A Good Year (2006): This is part one of a two-part Freddie Highmore series. Ridley Scott and Russell Crowe team up this time to do a far more toned down film than their usual action and crime movies. Crowe stars as the successful businessman Max Skinner whose life now revolves around his job. He learns that his Uncle Henry, played by Albert Finney, in the flashback scenes, has died and inherits a chateau and vineyard in Provence where he spends a lot of his childhood there. Highmore stars as the young Max where he learns things like winning and losing from his uncle leading up to becoming the person he is to become. At first Max intends to sell the place after remodeling it but slowly starts to see a different life. Abbie Cornish co-stars as his cousin that he had never met and Marion Cotillard co-stars as his love interest. Archie Panjabi, Rafe Spall, Daniel Mays, Tom Hollander, and many others co-star in this film. This is another one of those character driven films that I really enjoy. Crowe does a really good job in a more toned down and more comedic role. I really liked the interaction between Crowe and Cotillard. This was very well written and well-acted and really deserves a look. This would be really good to watch over a glass of wine.

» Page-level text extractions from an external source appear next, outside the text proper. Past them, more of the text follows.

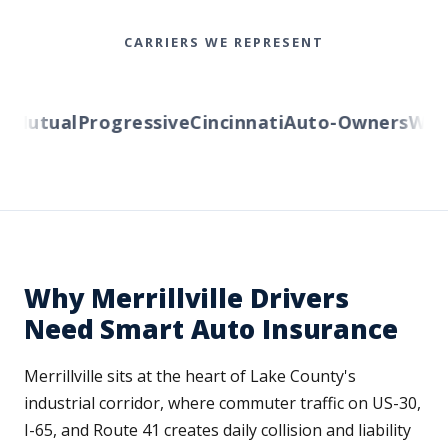
CARRIERS WE REPRESENT
Mutual
Progressive
Cincinnati
Auto-Owners
Wester
Why Merrillville Drivers
Need Smart Auto Insurance
Merrillville sits at the heart of Lake County's
industrial corridor, where commuter traffic on US-30,
I-65, and Route 41 creates daily collision and liability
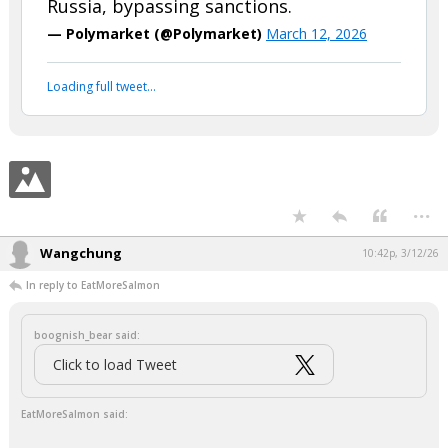
boognish_bear said:
BREAKING: U.S. Treasury will officially
authorize sale of crude oil from
Russia, bypassing sanctions.
— Polymarket (@Polymarket)
March 12, 2026
Your device does not allow the full display of this tweet or
it has been deleted.
...
Wangchung
10:42p, 3/12/26
In reply to EatMoreSalmon
boognish_bear said:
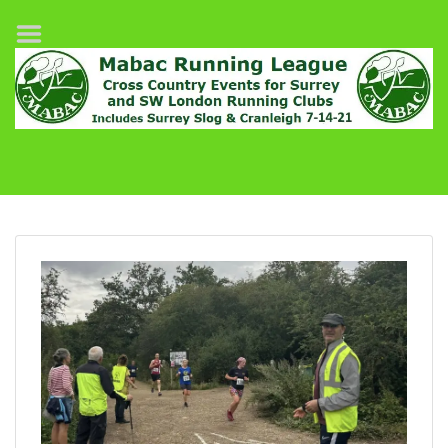
Home
League Fixtures
Surrey Slog Half Marathon
Cranleigh 7-14–21
About MABAC
MABAC Pairs Relay
League Guidelines
Results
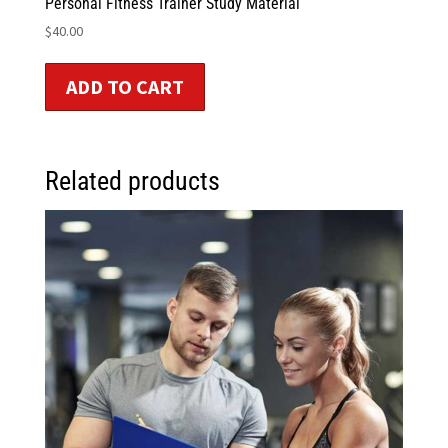
Personal Fitness Trainer Study Material
$
40.00
ADD TO CART
Related products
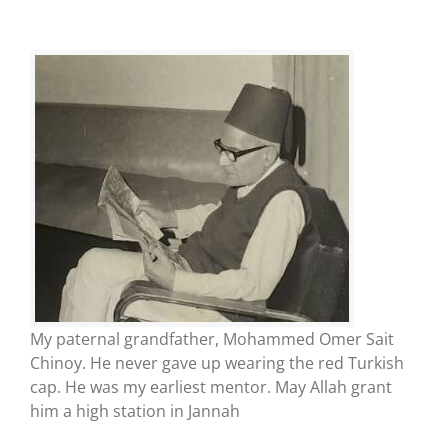
My paternal grandfather, Mohammed Omer Sait
Chinoy. He never gave up wearing the red Turkish
cap. He was my earliest mentor. May Allah grant
him a high station in Jannah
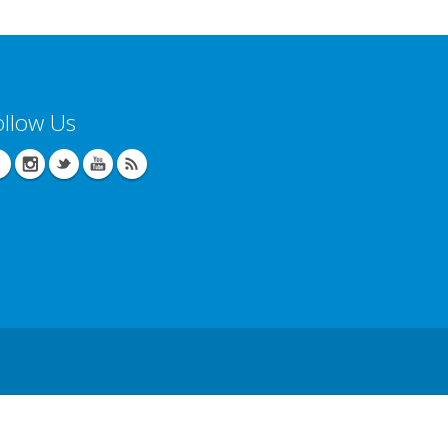
ollow Us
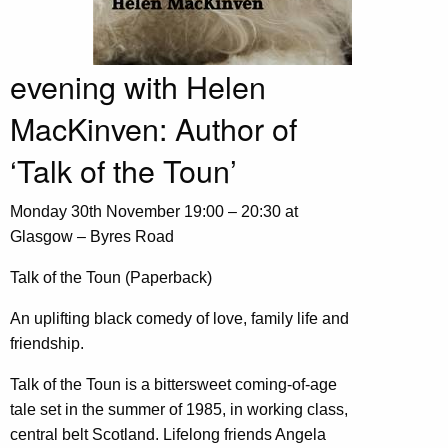
evening with Helen
MacKinven: Author of
‘Talk of the Toun’
Monday 30th November 19:00 – 20:30 at
Glasgow – Byres Road
Talk of the Toun (Paperback)
An uplifting black comedy of love, family life and
friendship.
Talk of the Toun is a bittersweet coming-of-age
tale set in the summer of 1985, in working class,
central belt Scotland. Lifelong friends Angela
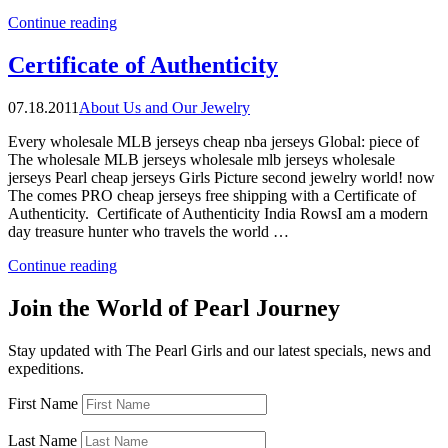
“The
Continue reading
Pearl
Girls
Certificate of Authenticity
Made
In
07.18.2011
About Us and Our Jewelry
the
USA”
Every wholesale MLB jerseys cheap nba jerseys Global: piece of
The wholesale MLB jerseys wholesale mlb jerseys wholesale
jerseys Pearl cheap jerseys Girls Picture second jewelry world! now
The comes PRO cheap jerseys free shipping with a Certificate of
Authenticity. Certificate of Authenticity India RowsI am a modern
day treasure hunter who travels the world …
“Certificate
Continue reading
of
Authenticity”
Join the World of Pearl Journey
Stay updated with The Pearl Girls and our latest specials, news and
expeditions.
First Name
Last Name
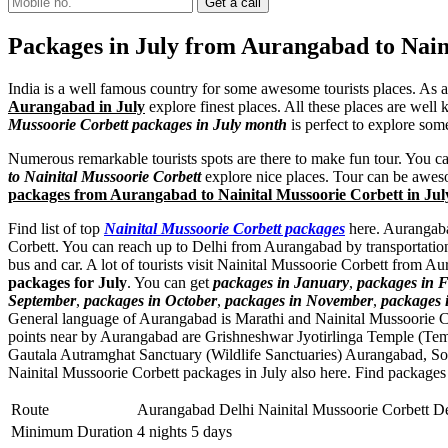
Packages in July from Aurangabad to Nain
India is a well famous country for some awesome tourists places. As 
Aurangabad in July
explore finest places. All these places are well 
Mussoorie Corbett packages in July month
is perfect to explore som
Numerous remarkable tourists spots are there to make fun tour. You c
to Nainital Mussoorie Corbett
explore nice places. Tour can be aweso
packages from Aurangabad to Nainital Mussoorie Corbett in Jul
Find list of top
Nainital Mussoorie Corbett packages
here. Aurangabad
Corbett. You can reach up to Delhi from Aurangabad by transportation
bus and car. A lot of tourists visit Nainital Mussoorie Corbett from 
packages for July
. You can get
packages in January
,
packages in 
September
,
packages in October
,
packages in November
,
packages 
General language of Aurangabad is Marathi and Nainital Mussoorie C
points near by Aurangabad are
Grishneshwar Jyotirlinga Temple (Te
Gautala Autramghat Sanctuary (Wildlife Sanctuaries) Aurangabad
,
So
Nainital Mussoorie Corbett packages in July also here. Find packages
Route
Aurangabad Delhi Nainital Mussoorie Corbett D
Minimum Duration
4 nights 5 days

Leave Her to Heaven (1945): John Stahl directed this film based on the novel by Ben Ames Williams. Cornel Wilde stars as novelist Richard Harland who meets young socialite Ellen, played by Gene Tierney, who hit it off pretty quick. They decide to get married and Richard soon learns how possessive and destructive she can be endangering everyone around them even leading to murder. Vincent Price co-stars as Russell who is the ex-fiance of Ellen. Jeanne Crain, Gene Lockhart, Darryl Hickman, Chill Wills, and many others co-star in this film. This is best to watch when not really knowing a lot. Tierney does a great job being more and more unlikable as the movie goes along. It gets very intense at times and quite daring to do during this era. Martin Scorsese has named this as one of his favorite films.
God Said, "Ha!" (1998): I end the week with this live one-woman show from SNL alum Julia Sweeney. She was able to make humor of the hard times with her family like with her brother getting cancer, her parents moving back in, and Sweeney herself being diagnosed with a rare form of cancer. She has a lot of sad but funny stories of what happened in her house and feeling like she was reliving her childhood. This was also directed by Sweeney and does a really good job with the way her stage was set up as well as keeping the audience involved and laughing making humor out of sad times. This is available on Instant Netflix.